Amazon has finally launched their very own smartphone, thus completing the whole ecosystem with the Kindle e-reader, Tablet, TV box, even grocery delivery service in the US, all on top of their dominant presence in the online shopping world.
The smartphone itself is a bit bigger and bulkier than your average iPhone or similar. It does however come with a decent 13MP camera and four front-facing infrared cameras that allow the phone to track facial movements and a feature that Amazon calls ‘Dynamic Perspective’ (for a video demonstration click here).
Despite this and other gesture controls that remind us of the Samsung Galaxy 5, Amazon’s new smartphone appears to lack the ultimate WOW!-factor that would differentiate the device from key players such as Apple or Samsung. It nonetheless has one feature that we find particularly interesting: Amazon Firefly.
The Firefly app can best be described as an ‘everything scanner’. By pointing the camera onto anything from book covers, video games, cans of soup, phone numbers, restaurant signs, UPC or QR codes – essentially anything that you would like to identify, know more about or (of course) to buy on Amazon.
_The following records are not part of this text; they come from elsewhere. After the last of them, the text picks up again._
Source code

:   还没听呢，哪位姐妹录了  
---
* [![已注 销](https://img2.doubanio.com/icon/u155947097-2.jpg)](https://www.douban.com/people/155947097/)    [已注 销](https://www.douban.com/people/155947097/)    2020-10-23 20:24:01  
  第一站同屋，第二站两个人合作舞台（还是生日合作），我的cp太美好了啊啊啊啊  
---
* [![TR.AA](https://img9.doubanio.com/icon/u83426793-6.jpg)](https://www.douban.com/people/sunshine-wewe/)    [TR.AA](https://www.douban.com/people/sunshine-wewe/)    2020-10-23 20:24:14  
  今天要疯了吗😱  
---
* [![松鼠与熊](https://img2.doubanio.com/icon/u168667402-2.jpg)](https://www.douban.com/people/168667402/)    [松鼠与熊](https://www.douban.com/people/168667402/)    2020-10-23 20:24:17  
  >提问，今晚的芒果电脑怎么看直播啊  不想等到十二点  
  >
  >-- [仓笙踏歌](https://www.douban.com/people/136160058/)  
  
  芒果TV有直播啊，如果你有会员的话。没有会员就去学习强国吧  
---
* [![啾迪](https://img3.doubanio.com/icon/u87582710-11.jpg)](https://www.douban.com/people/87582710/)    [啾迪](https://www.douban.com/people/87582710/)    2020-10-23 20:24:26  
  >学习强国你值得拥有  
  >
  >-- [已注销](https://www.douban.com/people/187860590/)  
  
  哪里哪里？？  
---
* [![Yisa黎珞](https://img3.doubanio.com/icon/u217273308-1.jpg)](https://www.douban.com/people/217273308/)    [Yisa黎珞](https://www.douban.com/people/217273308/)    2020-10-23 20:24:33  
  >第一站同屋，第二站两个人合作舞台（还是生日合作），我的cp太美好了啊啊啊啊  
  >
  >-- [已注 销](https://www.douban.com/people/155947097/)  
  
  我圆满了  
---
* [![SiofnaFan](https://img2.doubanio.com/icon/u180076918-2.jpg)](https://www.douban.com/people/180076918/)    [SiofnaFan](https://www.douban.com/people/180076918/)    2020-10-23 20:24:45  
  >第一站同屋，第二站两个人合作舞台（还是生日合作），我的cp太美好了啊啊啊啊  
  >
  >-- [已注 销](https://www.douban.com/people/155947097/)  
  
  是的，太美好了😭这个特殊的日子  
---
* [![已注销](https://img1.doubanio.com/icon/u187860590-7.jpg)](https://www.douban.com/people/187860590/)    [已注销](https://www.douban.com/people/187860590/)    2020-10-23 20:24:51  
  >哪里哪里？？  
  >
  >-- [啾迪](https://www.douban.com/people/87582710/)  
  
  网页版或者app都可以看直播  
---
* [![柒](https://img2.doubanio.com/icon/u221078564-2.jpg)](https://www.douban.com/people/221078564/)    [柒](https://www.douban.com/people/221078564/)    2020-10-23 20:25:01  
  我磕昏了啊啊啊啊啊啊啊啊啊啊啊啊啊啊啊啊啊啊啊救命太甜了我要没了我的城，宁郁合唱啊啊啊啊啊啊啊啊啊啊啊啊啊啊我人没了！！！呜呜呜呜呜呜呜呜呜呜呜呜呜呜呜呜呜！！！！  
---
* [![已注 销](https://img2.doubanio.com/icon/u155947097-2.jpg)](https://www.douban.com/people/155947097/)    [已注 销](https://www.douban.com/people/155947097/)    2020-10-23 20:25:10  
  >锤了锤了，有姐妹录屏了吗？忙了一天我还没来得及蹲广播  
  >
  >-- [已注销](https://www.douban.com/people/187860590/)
And Amazon wants you to use it a lot – that’s why it features its very own button on the inside of the phone that will send you straight to Firefly.
For us, this may very well be the one defining feature that can, at least help if not fully position, the Amazon Fire phone with the established players. This very smart feature lets the phone support all of the services Amazon has to offer and its ability to deliver anything from groceries over TV and music streams, to the small or odd items that many of us order from the online retail giant.
Amazon may have well redefined window shopping as we know it. For one, it is a very hard hit for brick-and-mortar retail stores as it offers consumers even faster ways of checking product reviews and, most importantly for Amazon, compare prices. It thus seems likely that we will soon see a standalone version of the Firefly app, making the ‘everything scanner’ available to everyone (similar to the Kindle app), allowing Amazon to reach even more consumers.
The smartphone has already led to a new wave of consumer empowerment, as an increasing amount of consumers use their smartphone to enhance their in-store shopping experience through price comparison apps and online customer reviews amongst many others. And with more information at their disposal, the modern consumer has all it takes to make an informed decision which is ultimately expected to lead to more diverse market competition … if Amazon doesn’t come first.